Hmm, sounds good, actually. I get up at like 5:00 AM to go morning cardio for an hour, but I guess that'll stop. I like the schedule though, so I'll just wakeup then and make myself lunch for school. Normally I buy a tuna sandwich with lettuce at school, it's easier than carrying around lunch.
 
I'm curious, where do you workout and how did you develop your interest? I am also interested in looking at your current routine. It sounds like you are getting organized. With knowledge and hard training, and good eating, I am convinced you can add 15 pounds within the next few months.

------------------------------------------------------------------------

WHAT YOU NEED TO DO:
1. In two sentences, summarize the passage on training and eating.
2. Turn the paragraph of the passage on training and eating that begins "Hmm, sounds good, actually" into a short bulleted list that keeps its main facts.
3. Reproduce the passage on training and eating word for word from "Hmm, sounds good, actually." to "next few months.".

DATA SHOWN:
------------------------------------------------------------------------

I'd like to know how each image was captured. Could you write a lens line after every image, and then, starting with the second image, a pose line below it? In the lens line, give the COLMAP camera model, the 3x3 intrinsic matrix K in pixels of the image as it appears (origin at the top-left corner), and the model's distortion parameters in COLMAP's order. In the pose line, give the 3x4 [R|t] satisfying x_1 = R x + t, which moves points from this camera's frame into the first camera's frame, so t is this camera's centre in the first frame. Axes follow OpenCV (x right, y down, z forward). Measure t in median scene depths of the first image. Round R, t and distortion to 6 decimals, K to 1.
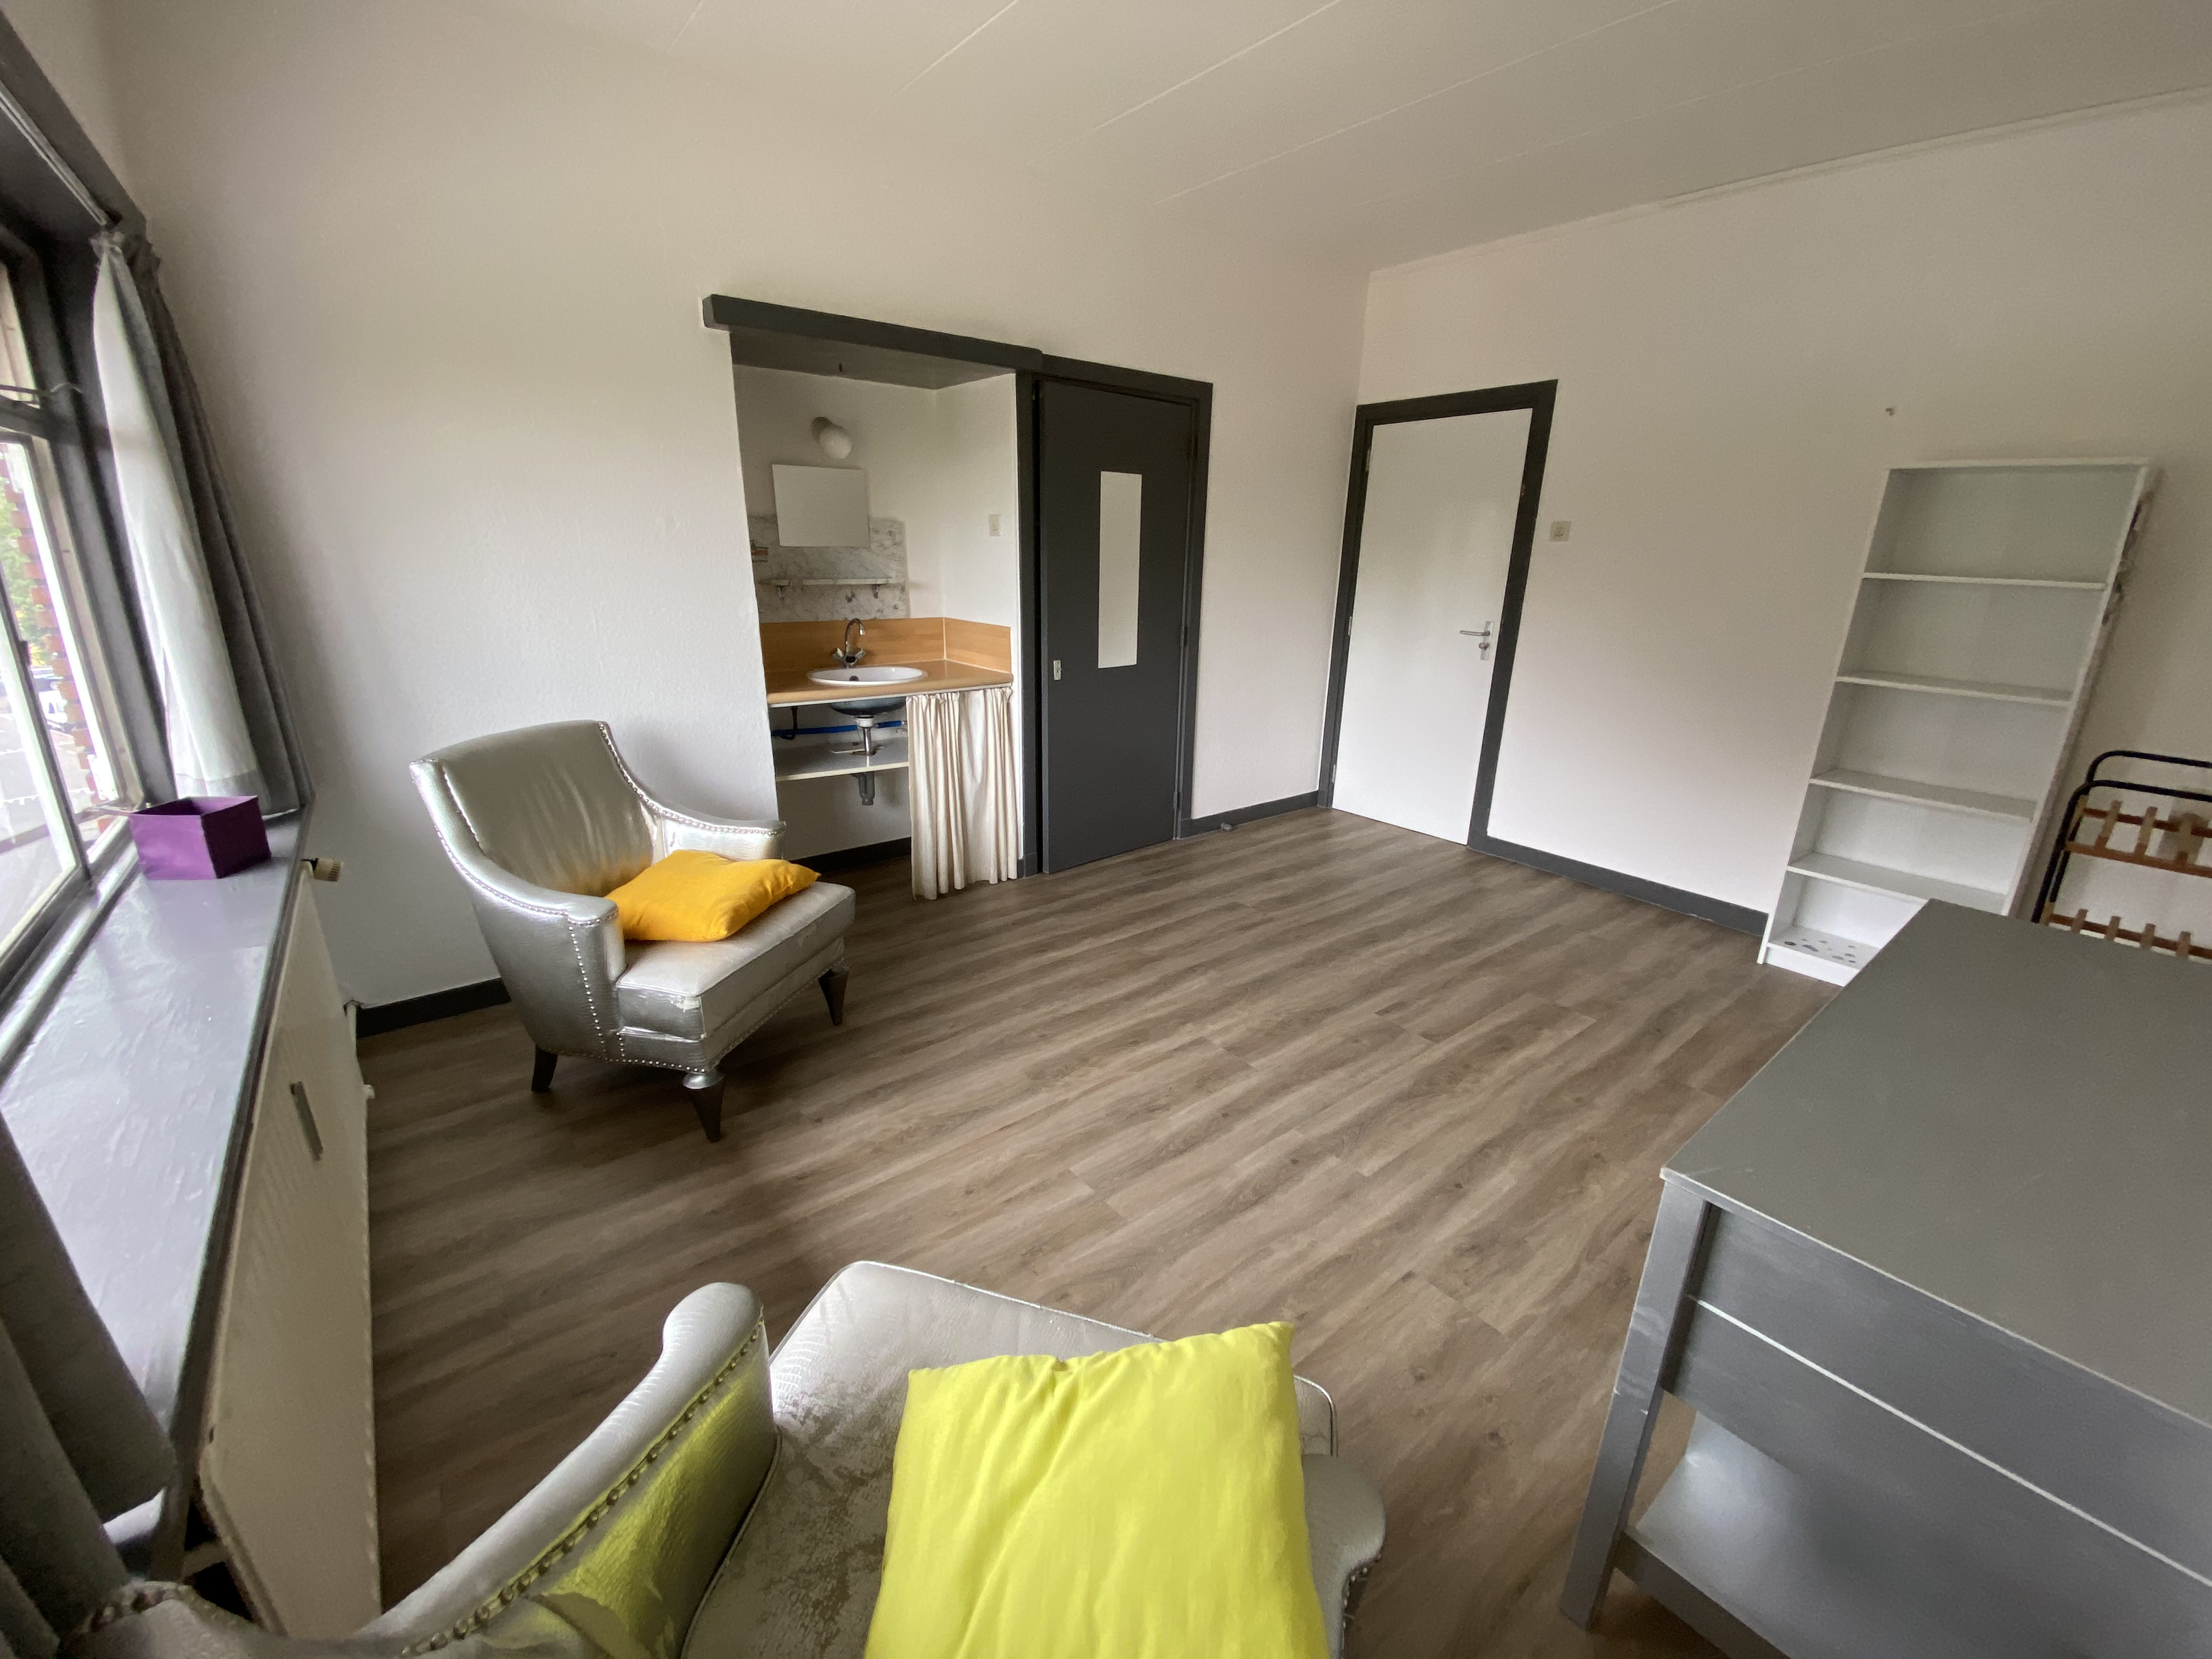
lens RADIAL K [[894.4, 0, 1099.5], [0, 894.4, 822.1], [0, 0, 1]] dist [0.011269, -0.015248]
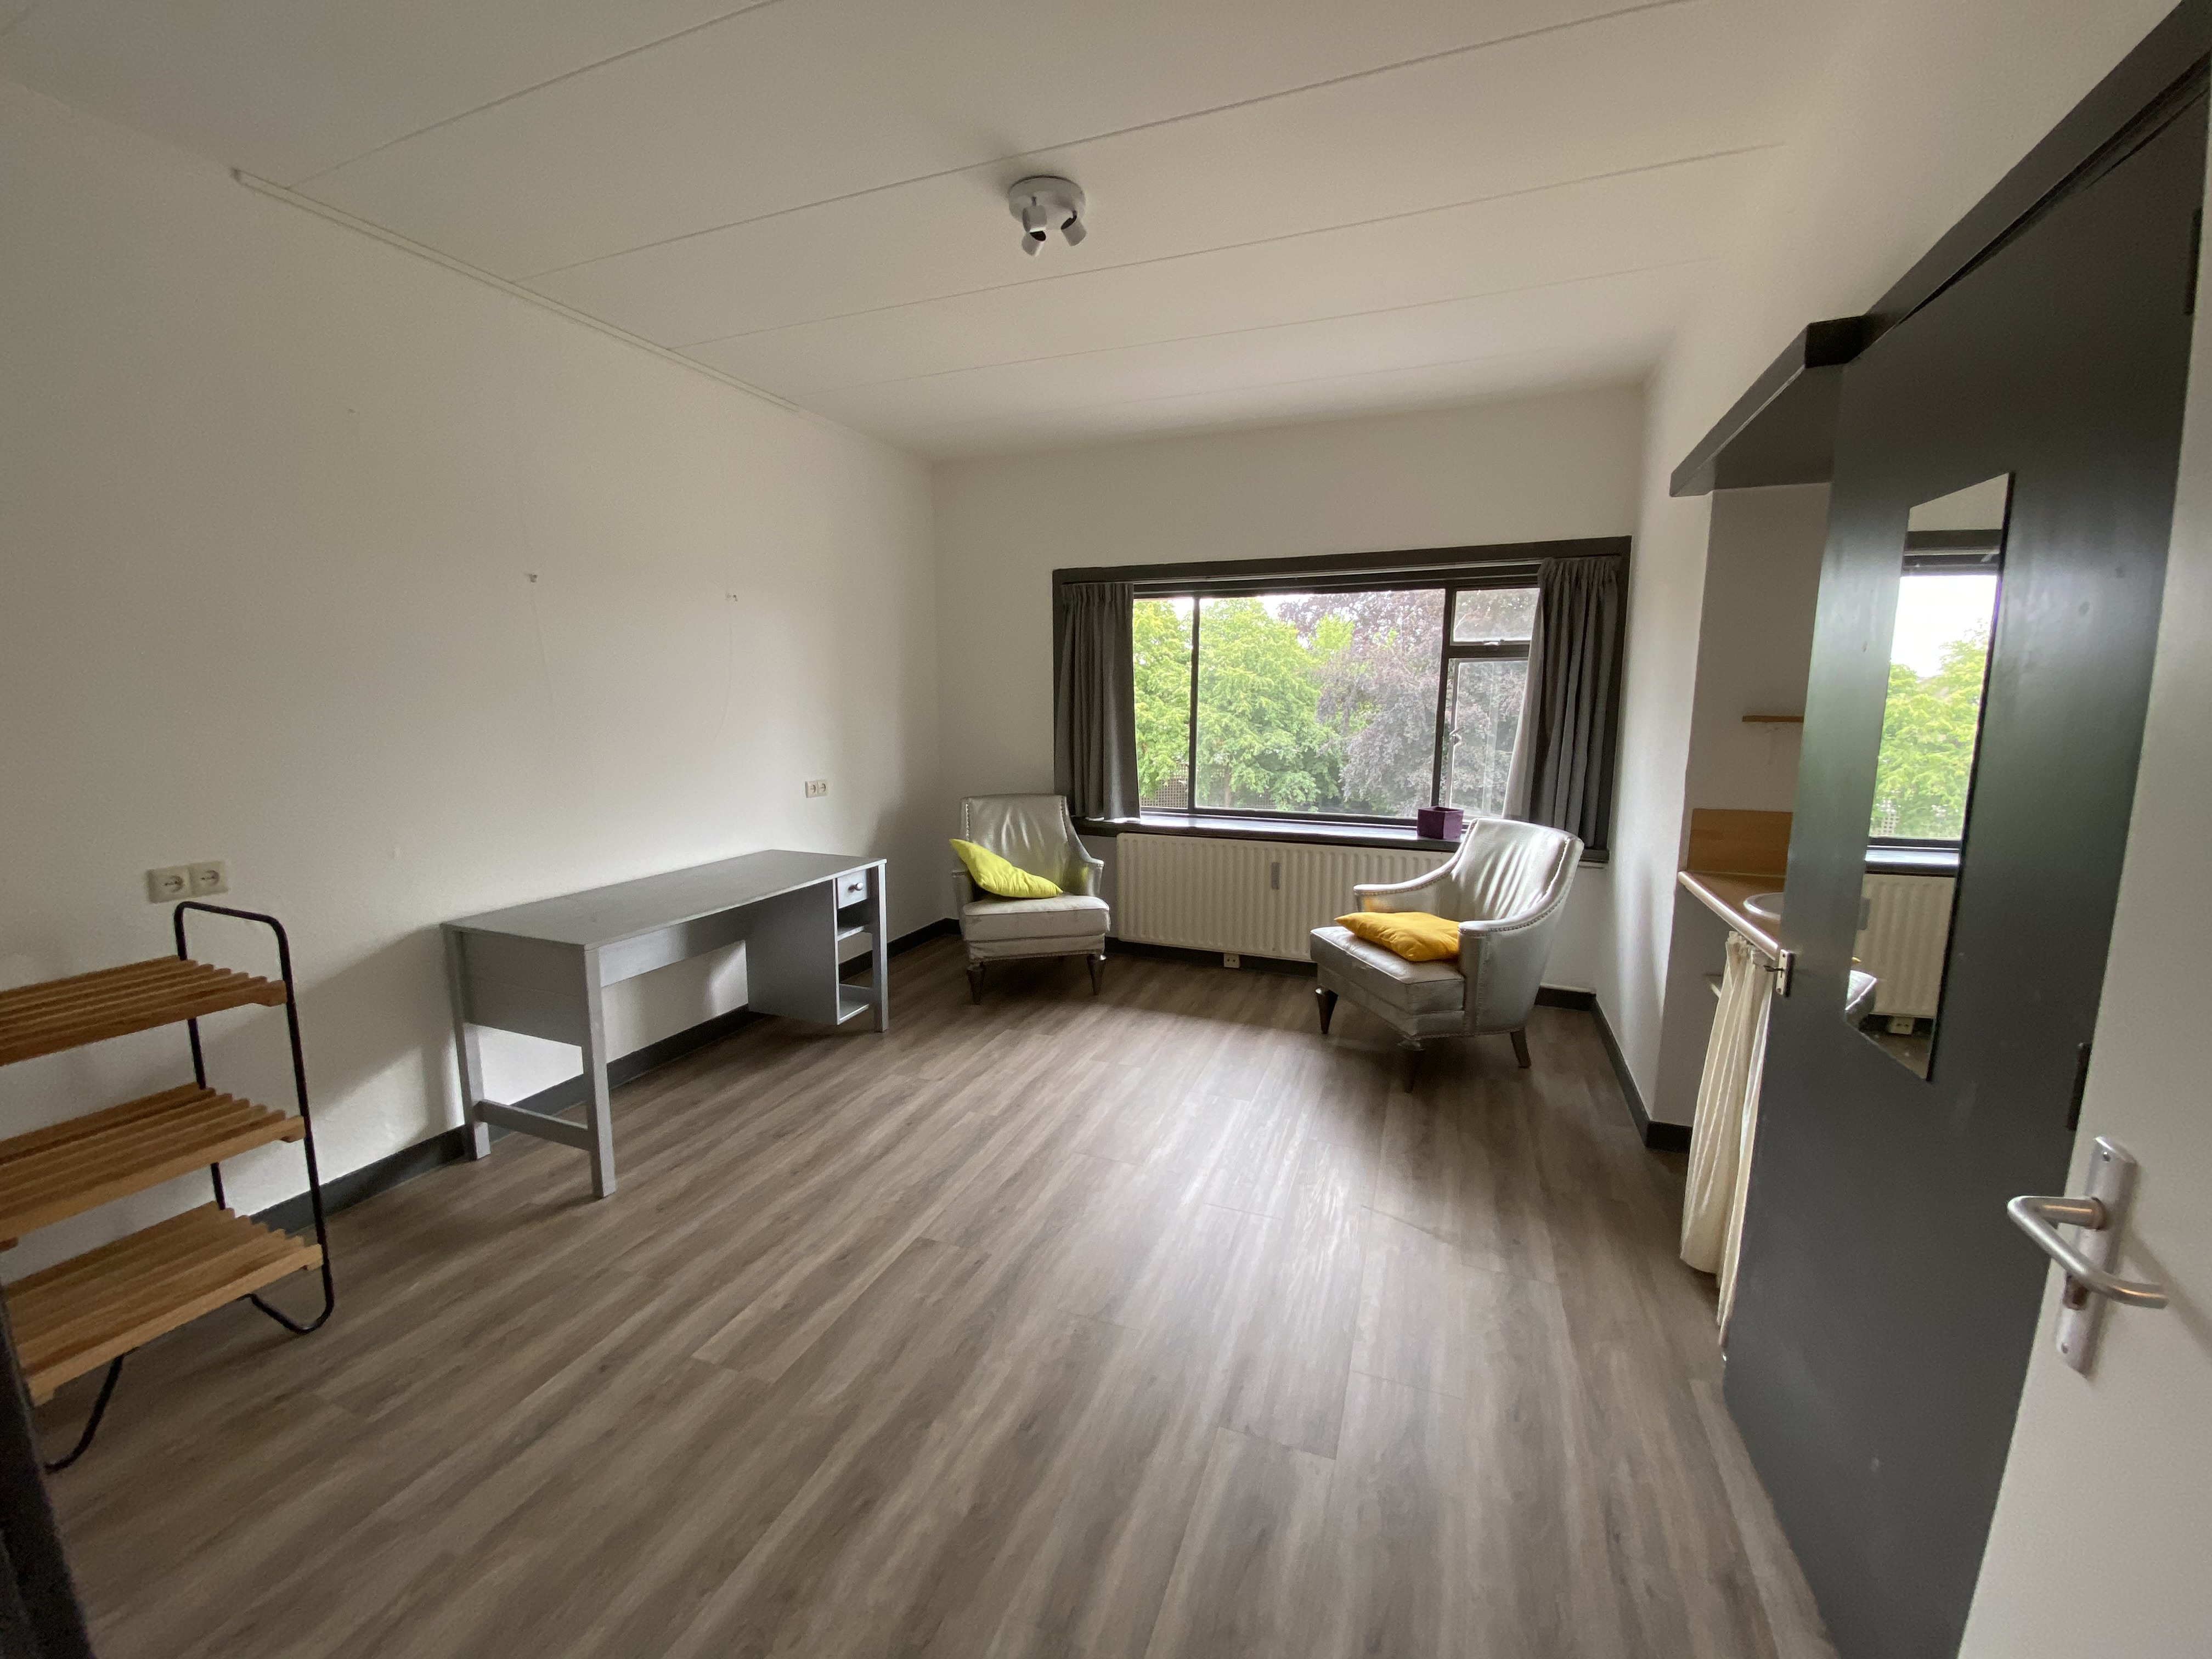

------------------------------------------------------------------------

RESULTS FOR THE EXERCISE:
1. The first paragraph describes getting up at 5:00 AM for an hour of morning cardio, which the writer expects to stop, and plans to keep waking then to make lunch for school instead of buying a tuna sandwich with lettuce there. The later paragraph asks where the other person works out, how that interest developed, and what the current routine is, and it voices confidence that knowledge, hard training and good eating can add 15 pounds within the next few months.

2.
- Gets up at about 5:00 AM for an hour of morning cardio, which will likely stop
- Likes the schedule and will still wake then to make lunch for school
- Usually buys a tuna sandwich with lettuce at school because it is easier than carrying lunch

3.
Hmm, sounds good, actually. I get up at like 5:00 AM to go morning cardio for an hour, but I guess that'll stop. I like the schedule though, so I'll just wakeup then and make myself lunch for school. Normally I buy a tuna sandwich with lettuce at school, it's easier than carrying around lunch.
 
I'm curious, where do you workout and how did you develop your interest? I am also interested in looking at your current routine. It sounds like you are getting organized. With knowledge and hard training, and good eating, I am convinced you can add 15 pounds within the next few months.